History

Great Britain
- Name: Penelope
- Commissioned: 29 January 1794
- Fate: Captured 7 July 1799

Spain
- Acquired: 1799 by capture

General characteristics
- Type: Cutter
- Tons burthen: 18756⁄94 (bm)
- Armament: 16 × 4-pounder guns

= Hired armed cutter Penelope =

His Majesty's hired armed cutter Penelope served the Royal Navy from 29 January 1794 until the Spanish Navy captured her off Gibraltar on 7 July 1799. The Spaniards then employed her as a guarda costa.

==Service==
Lieutenant Robert Keen was appointed to command Penelope in 1793 and was promoted to Commander in 1797. On 9 October 1795 Penelope shared with a number of British warships in the recapture of the ship Kent.

In April 1797, Penelope was in the West Indies under the command of Lieutenant Daniel Burdwood. On 18 April, Vice-Admiral Sir Hyde-Parker ordered Captain Hugh Pigot to take his frigate , as well as the frigates and , the brig and Penelope to cut out 14 vessels at Jean-Rabel, Haiti. The squadron rendezvoused on the 19th and then the boats went in on the night of the 20th. They succeeded in bringing out nine vessels, all merchant vessels that French privateers had taken as prizes.

In late November Penelope was still under Burdwood's command when she captured a small French privateer cutter off the Start, which is some 16 leagues west of the Isle of Portland, on the English coast. The privateer had made no captures. This was probably Maria, for which prize money was payable a year later.

On 24 January 1798, Penelope captured the French privateer cutter Venturer (or Aventurier), ten leagues off the Start. Venturer was pierced for eight guns but carried only two 3-pounders, plus six swivel guns, together with small arms. She was three days out of Plempoull and had not taken any prizes.

At some point Penelope and the hired armed cutter Constitution shared in the proceeds of the capture of the Danish brig Neptunus.

Penelope then sailed to the Mediterranean. By this time she was under the command of Lieutenant Daniel Hamline (or Hamlyn). In the Mediterranean she carried despatches. For instance, on 12 May 1799, Admiral Nelson sent her to Malta with instructions for the British naval forces there and for the Russian admiral, who Nelson also thought was there. Penelope also captured or participated in the capture of the Spanish vessel Gaviota on 11 April.

==Capture==

On 6 July Admiral Jervis sent his flag lieutenant, Lieutenant Frederick Maitland, to Penelope, to order her out from Gibraltar to reconnoitre and count a fleet that had been spotted sailing through the Straits and that Jervis believed was French.

When Maitland arrived however, he found that Hamline was sick and unable to take command. Maitland took over and sailed Penelope out. Because of the urgency of the mission, there was not enough time to unload £8000 (in dollars) on her that is variously described as pay for the forces in Minorca or cargo from two prizes that Penelope had captured earlier.

At 0400 hours the next morning Penelope was off Ceuta and Maitland counted 43 ships. (This was Bruix' expedition of 1799 returning to Cadiz.)

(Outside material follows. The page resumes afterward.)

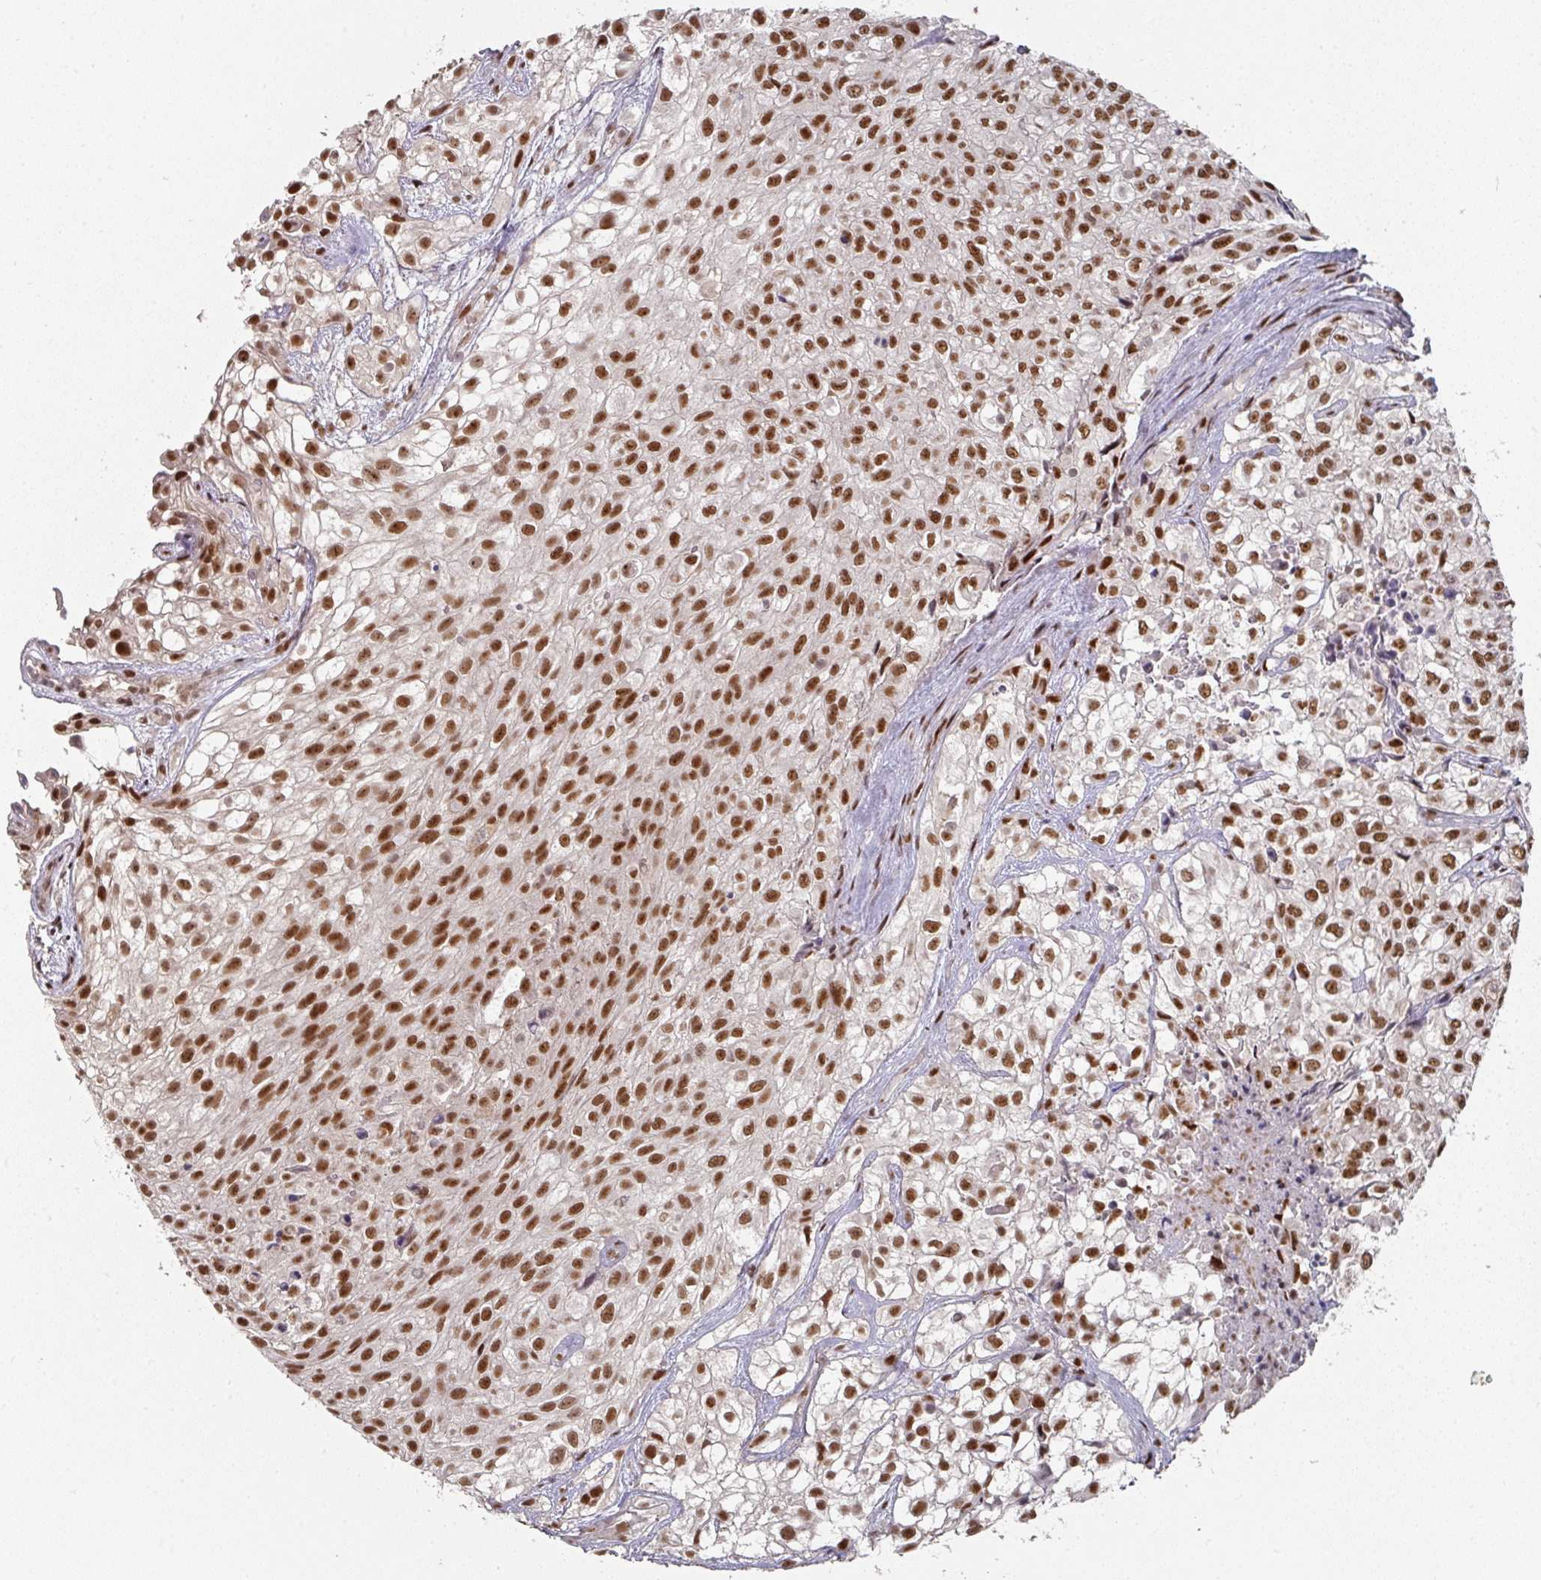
{"staining": {"intensity": "strong", "quantity": ">75%", "location": "nuclear"}, "tissue": "urothelial cancer", "cell_type": "Tumor cells", "image_type": "cancer", "snomed": [{"axis": "morphology", "description": "Urothelial carcinoma, High grade"}, {"axis": "topography", "description": "Urinary bladder"}], "caption": "Human urothelial cancer stained with a brown dye displays strong nuclear positive expression in approximately >75% of tumor cells.", "gene": "MEPCE", "patient": {"sex": "male", "age": 56}}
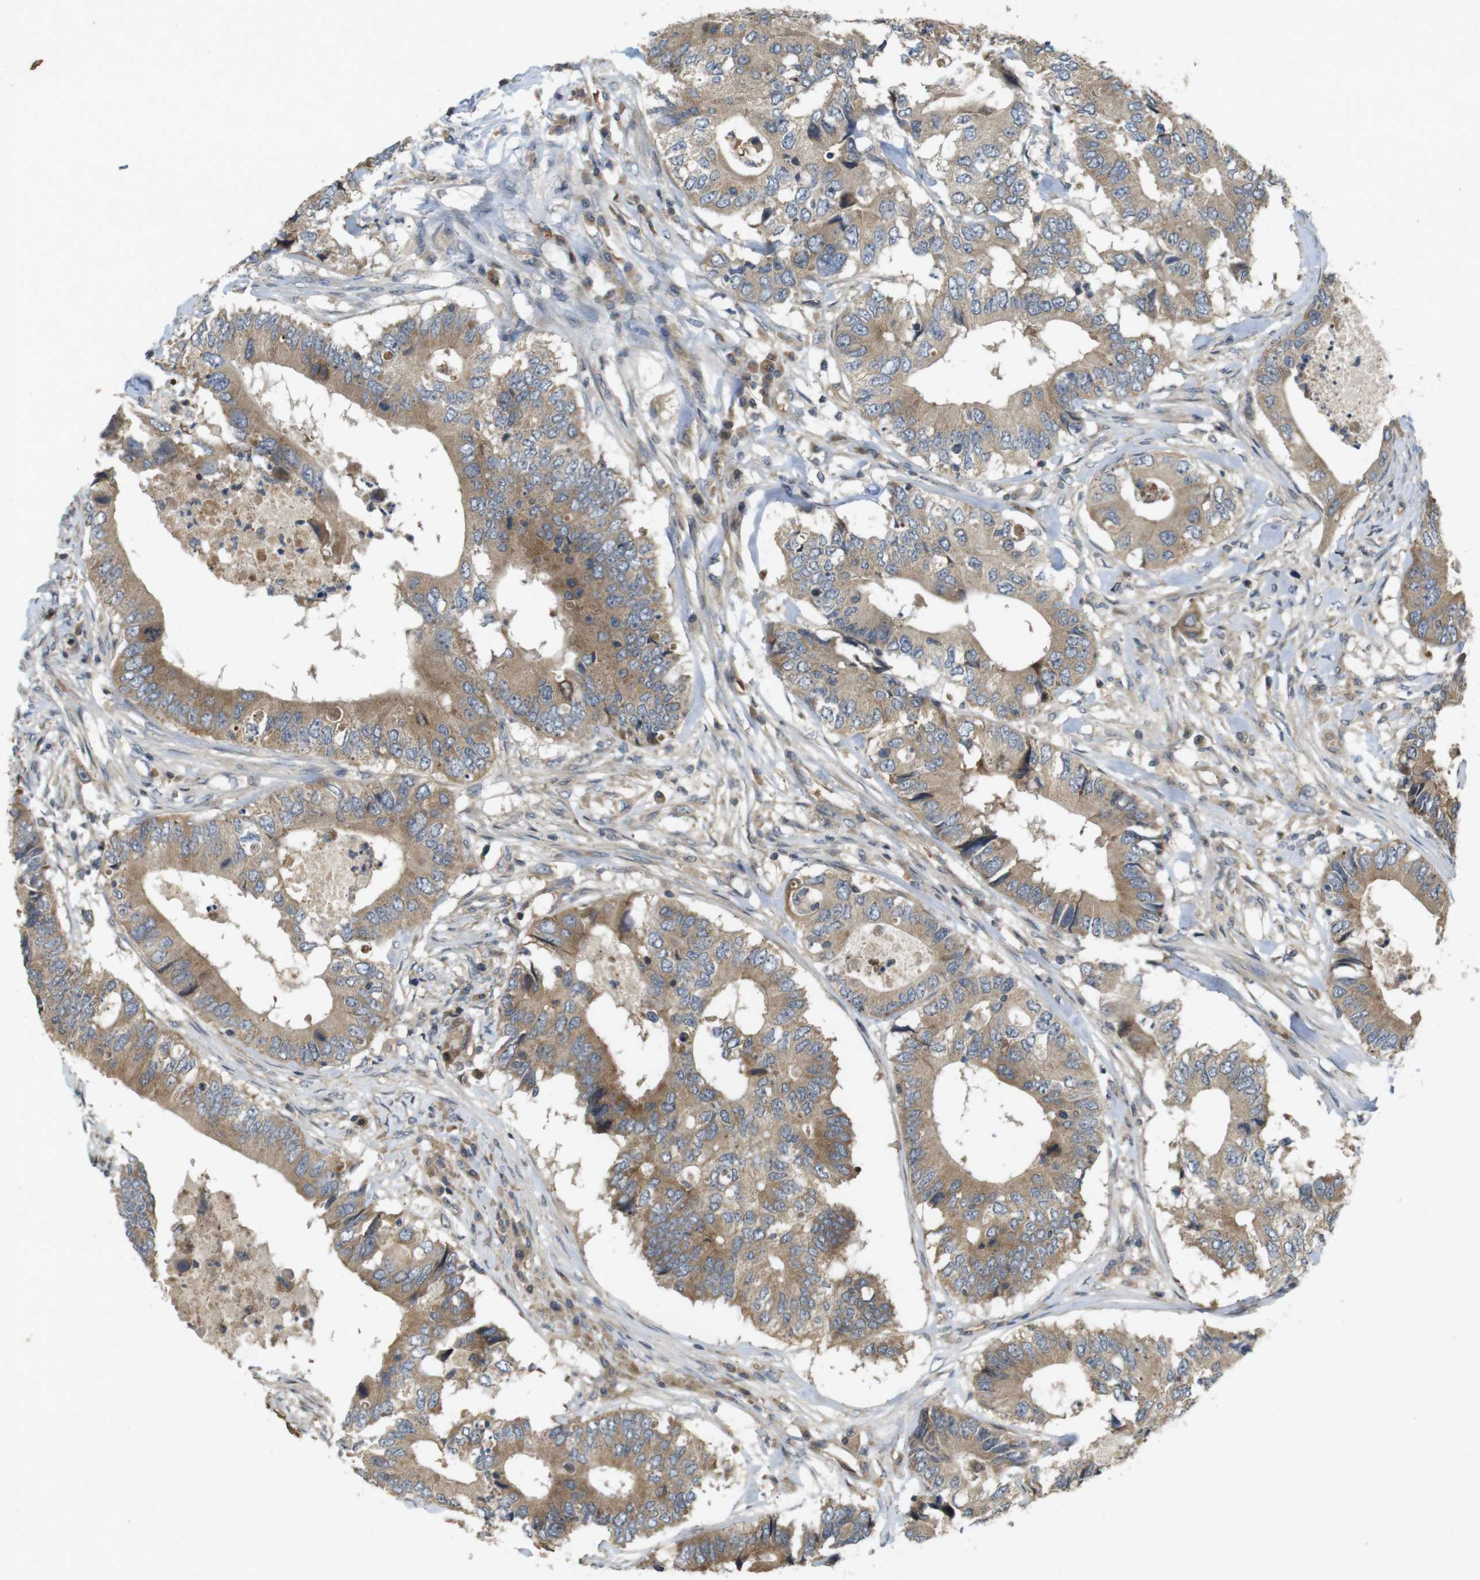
{"staining": {"intensity": "moderate", "quantity": ">75%", "location": "cytoplasmic/membranous"}, "tissue": "colorectal cancer", "cell_type": "Tumor cells", "image_type": "cancer", "snomed": [{"axis": "morphology", "description": "Adenocarcinoma, NOS"}, {"axis": "topography", "description": "Colon"}], "caption": "About >75% of tumor cells in human colorectal cancer (adenocarcinoma) demonstrate moderate cytoplasmic/membranous protein positivity as visualized by brown immunohistochemical staining.", "gene": "CLTC", "patient": {"sex": "male", "age": 71}}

The Franco-Spanish fleet sent two frigates and a brig to intercept Penelope. Winds were light so she hoisted French colours as a ruse de guerre and used her sweeps to try to escape her pursuers. Still, the pursuers were gaining so Penelope deployed her boat to help tow her in an attempt to gain distance. Unfortunately, by 0730 hours a breeze had developed enabling the pursuers to get close enough to fire their chase guns. Maitland cut his boat loose and told her crew to head for Gibraltar while he tried to sail towards the North African shore.

By about 1130 hours one frigate was close enough to fire a broadside while the brig and the second frigate were still nearby. Maitland was forced to strike his colours. The brig Vigo sent a boat over to accept his surrender, but Maitland dismissed the officer in charge, saying that he had struck to the frigate. She was the 34-gun Nuestra Señora del Carmén and she took possession of Penelope.

==Post-script==
After the Spanish fleet left Cadiz, Admiral Mazarredo had Maitland returned to Gibraltar. Mazeredo had discovered that Maitland was Lord St Vincent's flag lieutenant, and being under an obligation to St Vincent, set Maitland free and returned him to Gibraltar without requesting an exchange. In July Maitland returned to Britain with Admiral Jervis, in the . Mazarredo also returned the personal effects of General Oakes, though both sides agreed that Penelopes crew had plundered these before the Spanish had taken possession. The Spaniards did take possession of the specie, which they took to Mahón.

Admiral Sir Kieth pursued Bruix to Brest but was not able to bring him to action.

The Spaniards discovered that a 13-year-old midshipman and four sailors of Penelopes crew were Spaniards. Mazarredo ordered all five held until it could be determined how and why they had come to serve in the Royal Navy.

The Spaniards took Penelope into port. There the Spanish Royal Navy acquired her for service as a guarda costa at Puerto Cabello.